The blockchain toolkit, it said, is designed to guarantee data confidentiality in compliance with applicable regulations and added that armed with such information “consumers, regulators and companies themselves can check claims around sustainability and ethical production.”

The UNECE, which also sets global technical regulations for the automotive sector, noted the blockchain platform “can now be adopted and applied by any company or producer along its value chain from field to shelf to achieve traceability with the confidence that the system is operable, even by local-level producers equipped only with a smartphone to record their blockchain data.”

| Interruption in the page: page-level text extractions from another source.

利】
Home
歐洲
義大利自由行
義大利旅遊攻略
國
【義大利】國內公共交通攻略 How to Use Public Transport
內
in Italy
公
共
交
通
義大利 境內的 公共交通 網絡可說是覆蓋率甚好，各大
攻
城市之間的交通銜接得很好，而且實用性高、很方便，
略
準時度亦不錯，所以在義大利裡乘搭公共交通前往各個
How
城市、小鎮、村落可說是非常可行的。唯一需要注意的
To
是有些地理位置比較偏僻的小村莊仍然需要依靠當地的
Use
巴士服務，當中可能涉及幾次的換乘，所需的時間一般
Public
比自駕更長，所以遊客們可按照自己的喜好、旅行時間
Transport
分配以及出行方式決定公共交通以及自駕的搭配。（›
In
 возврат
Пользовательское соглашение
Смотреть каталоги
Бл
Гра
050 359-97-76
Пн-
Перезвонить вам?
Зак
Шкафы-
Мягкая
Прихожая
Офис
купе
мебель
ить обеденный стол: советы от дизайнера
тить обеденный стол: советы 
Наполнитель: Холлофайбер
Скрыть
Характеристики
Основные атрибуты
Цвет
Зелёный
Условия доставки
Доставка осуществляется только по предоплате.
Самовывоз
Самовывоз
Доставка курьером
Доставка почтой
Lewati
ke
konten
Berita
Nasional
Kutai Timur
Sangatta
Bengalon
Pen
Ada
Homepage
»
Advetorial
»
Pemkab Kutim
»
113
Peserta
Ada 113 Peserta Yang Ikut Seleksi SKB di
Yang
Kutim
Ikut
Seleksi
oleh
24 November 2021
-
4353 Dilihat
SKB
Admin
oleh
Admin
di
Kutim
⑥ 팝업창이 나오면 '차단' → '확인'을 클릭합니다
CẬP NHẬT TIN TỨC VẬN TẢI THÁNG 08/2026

The standard was tested on a blockchain pilot application for cotton in 2020, and earlier this year for leather, the UNECE said, “to test for identification and coding of key data at critical data points in the supply chain, to create an interlinked and immutable record of provenance and composition.”

“Vivienne Westwood has put the UNECE guidelines to the test, working with our suppliers to trace their supply chain back to its origins for two products in our ready-to-wear collection: a pair of jeans and a shirt,” said Giorgio Ravasio, country manager, Italy for Vivienne Westwood. “We have learnt a lot through the pilot projects and we have been able to set up internal processes to increase traceability and transparency in our supply chain.”

Maylis Souque, secretary-general of the OECD National contact point for responsible business conduct and a senior adviser on corporate social responsibility at France’s ministry of the economy, also hailed the UNECE-standard, and noted, “responsible companies can gather the information necessary for improving sustainability in the sector and prioritizing circular economic approaches to production.”

The endorsement, UNECE said, also marks the launch of a “sustainability pledge” for governments and stakeholders in the sector to promise to apply the toolkit of measures and take a “positive step” toward improving the environmental and ethical credentials of the sector.

Total greenhouse gas emissions from textile production alone, the UNECE said, amount to 1.2 billion tonnes annually or more than the emission of all international flights and maritime shipping combined. It noted that it takes about 20,000 liters of water to make one pair of jeans and one T-shirt.